** DATASET CONTENT follows **

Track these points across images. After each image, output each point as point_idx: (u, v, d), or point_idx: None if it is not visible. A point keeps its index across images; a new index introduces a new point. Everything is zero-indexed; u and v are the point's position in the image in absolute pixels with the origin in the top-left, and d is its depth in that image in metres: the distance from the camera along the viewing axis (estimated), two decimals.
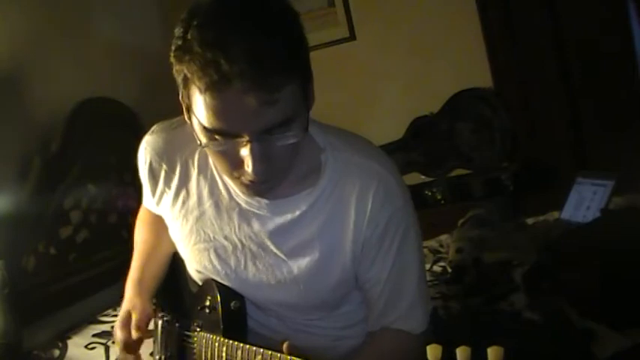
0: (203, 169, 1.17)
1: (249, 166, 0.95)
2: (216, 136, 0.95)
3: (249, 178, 0.99)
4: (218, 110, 0.92)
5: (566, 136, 3.07)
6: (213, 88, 0.90)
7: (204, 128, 0.95)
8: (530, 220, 2.31)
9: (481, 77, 3.06)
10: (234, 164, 0.98)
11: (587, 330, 1.46)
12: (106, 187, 2.20)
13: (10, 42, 2.05)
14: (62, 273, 2.04)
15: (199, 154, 1.17)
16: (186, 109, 1.01)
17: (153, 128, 1.25)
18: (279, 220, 1.12)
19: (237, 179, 1.02)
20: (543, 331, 1.52)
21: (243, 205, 1.13)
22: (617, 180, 2.10)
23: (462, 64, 3.08)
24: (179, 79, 0.96)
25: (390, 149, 2.99)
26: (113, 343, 1.82)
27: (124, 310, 1.31)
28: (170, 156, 1.20)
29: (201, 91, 0.91)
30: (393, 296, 1.14)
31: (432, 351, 0.68)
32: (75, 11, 2.35)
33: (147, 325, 1.30)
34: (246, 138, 0.93)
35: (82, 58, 2.33)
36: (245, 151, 0.95)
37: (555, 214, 2.29)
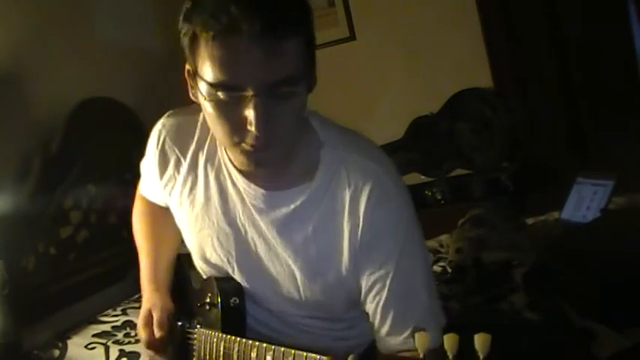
0: (212, 155, 1.17)
1: (252, 124, 0.95)
2: (220, 93, 0.96)
3: (251, 142, 0.98)
4: (225, 60, 0.93)
5: (566, 136, 3.07)
6: (222, 34, 0.92)
7: (209, 85, 0.96)
8: (530, 220, 2.31)
9: (481, 77, 3.06)
10: (235, 127, 0.98)
11: (587, 330, 1.46)
12: (106, 187, 2.20)
13: (10, 42, 2.05)
14: (62, 273, 2.03)
15: (210, 141, 1.17)
16: (192, 75, 1.01)
17: (169, 112, 1.26)
18: (275, 213, 1.12)
19: (237, 146, 1.01)
20: (543, 331, 1.52)
21: (243, 194, 1.13)
22: (617, 180, 2.11)
23: (462, 64, 3.08)
24: (186, 42, 0.98)
25: (390, 149, 2.98)
26: (113, 343, 1.83)
27: (144, 310, 1.31)
28: (183, 141, 1.20)
29: (208, 42, 0.93)
30: (402, 307, 1.08)
31: (420, 338, 0.68)
32: (75, 11, 2.35)
33: (169, 321, 1.29)
34: (251, 93, 0.94)
35: (82, 58, 2.32)
36: (248, 109, 0.95)
37: (555, 214, 2.29)
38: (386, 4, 3.19)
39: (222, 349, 1.16)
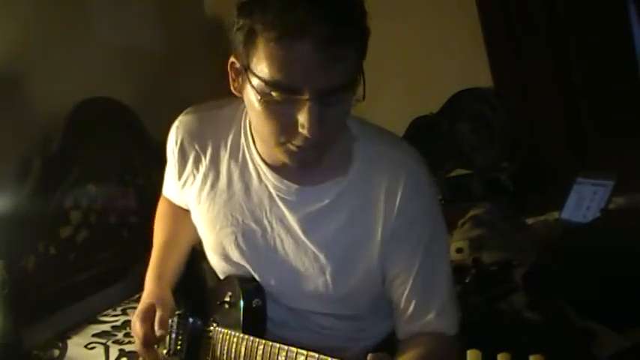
0: (235, 152, 1.16)
1: (304, 127, 0.95)
2: (274, 93, 0.94)
3: (298, 143, 0.98)
4: (285, 62, 0.92)
5: (566, 136, 3.06)
6: (286, 37, 0.90)
7: (265, 83, 0.94)
8: (530, 220, 2.31)
9: (481, 77, 3.06)
10: (285, 127, 0.98)
11: (586, 330, 1.46)
12: (106, 187, 2.20)
13: (11, 42, 2.05)
14: (62, 273, 2.04)
15: (232, 137, 1.17)
16: (239, 70, 1.00)
17: (187, 110, 1.25)
18: (308, 208, 1.11)
19: (282, 145, 1.01)
20: (543, 331, 1.52)
21: (272, 190, 1.13)
22: (617, 180, 2.11)
23: (462, 64, 3.08)
24: (240, 37, 0.96)
25: None
26: (113, 342, 1.83)
27: (147, 303, 1.27)
28: (202, 137, 1.19)
29: (269, 42, 0.91)
30: (425, 294, 1.12)
31: (473, 356, 0.68)
32: (75, 11, 2.35)
33: (168, 320, 1.28)
34: (306, 97, 0.93)
35: (82, 58, 2.32)
36: (302, 112, 0.94)
37: (555, 214, 2.29)
38: (386, 4, 3.18)
39: (242, 350, 1.14)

** End of DATASET CONTENT **

WHAT YOU WILL DO.
Wherever an image appears, omit it, and retype everything else in the entries exactly.

WRITTEN ANSWER.
Track these points across images. After each image, output each point as point_idx: (u, v, d), or point_idx: None if it is not visible. A point keeps its index across images; a new index introduces a new point. Everything is zero-indexed; u and v are the point's position in the image in absolute pixels with the origin in the top-left, and d is its depth in that image in metres: the distance from the camera along the viewing axis (estimated), two decimals.
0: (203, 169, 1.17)
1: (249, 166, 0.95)
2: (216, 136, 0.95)
3: (249, 178, 0.99)
4: (218, 110, 0.92)
5: (566, 136, 3.07)
6: (213, 88, 0.90)
7: (204, 128, 0.95)
8: (530, 220, 2.31)
9: (481, 77, 3.06)
10: (234, 164, 0.98)
11: (587, 330, 1.46)
12: (106, 187, 2.20)
13: (10, 42, 2.05)
14: (62, 273, 2.04)
15: (199, 154, 1.17)
16: (186, 109, 1.01)
17: (153, 128, 1.25)
18: (279, 220, 1.12)
19: (237, 179, 1.02)
20: (543, 331, 1.52)
21: (243, 205, 1.13)
22: (617, 180, 2.10)
23: (462, 64, 3.08)
24: (179, 79, 0.96)
25: (390, 149, 2.99)
26: (113, 343, 1.82)
27: (124, 310, 1.31)
28: (170, 156, 1.20)
29: (201, 91, 0.91)
30: (393, 296, 1.14)
31: (432, 351, 0.68)
32: (75, 11, 2.35)
33: (147, 325, 1.30)
34: (246, 138, 0.93)
35: (82, 58, 2.33)
36: (245, 151, 0.95)
37: (555, 214, 2.29)
0: (212, 155, 1.17)
1: (252, 124, 0.95)
2: (220, 93, 0.96)
3: (251, 142, 0.98)
4: (225, 60, 0.93)
5: (566, 136, 3.07)
6: (222, 34, 0.92)
7: (209, 85, 0.96)
8: (530, 220, 2.31)
9: (481, 77, 3.06)
10: (235, 127, 0.98)
11: (587, 330, 1.46)
12: (106, 187, 2.20)
13: (10, 42, 2.05)
14: (62, 273, 2.03)
15: (210, 141, 1.17)
16: (192, 75, 1.01)
17: (169, 112, 1.26)
18: (275, 213, 1.12)
19: (237, 146, 1.01)
20: (543, 331, 1.52)
21: (243, 194, 1.13)
22: (617, 180, 2.11)
23: (462, 64, 3.08)
24: (186, 42, 0.98)
25: (390, 149, 2.98)
26: (113, 343, 1.83)
27: (144, 310, 1.31)
28: (183, 141, 1.20)
29: (208, 42, 0.93)
30: (402, 307, 1.08)
31: (420, 338, 0.68)
32: (75, 11, 2.35)
33: (169, 321, 1.29)
34: (251, 93, 0.94)
35: (82, 58, 2.32)
36: (248, 109, 0.95)
37: (555, 214, 2.29)
38: (386, 4, 3.19)
39: (222, 349, 1.16)
0: (235, 152, 1.16)
1: (304, 127, 0.95)
2: (274, 93, 0.94)
3: (298, 143, 0.98)
4: (285, 62, 0.92)
5: (566, 136, 3.06)
6: (286, 37, 0.90)
7: (265, 83, 0.94)
8: (530, 220, 2.31)
9: (481, 77, 3.06)
10: (285, 127, 0.98)
11: (586, 330, 1.46)
12: (106, 187, 2.20)
13: (11, 42, 2.05)
14: (62, 273, 2.04)
15: (232, 137, 1.17)
16: (239, 70, 1.00)
17: (187, 110, 1.25)
18: (308, 208, 1.11)
19: (282, 145, 1.01)
20: (543, 331, 1.52)
21: (272, 190, 1.13)
22: (617, 180, 2.11)
23: (462, 64, 3.08)
24: (240, 37, 0.96)
25: None
26: (113, 342, 1.83)
27: (147, 303, 1.27)
28: (202, 137, 1.19)
29: (269, 42, 0.91)
30: (425, 294, 1.12)
31: (473, 356, 0.68)
32: (75, 11, 2.35)
33: (168, 320, 1.28)
34: (306, 97, 0.93)
35: (82, 58, 2.32)
36: (302, 112, 0.94)
37: (555, 214, 2.29)
38: (386, 4, 3.18)
39: (242, 350, 1.14)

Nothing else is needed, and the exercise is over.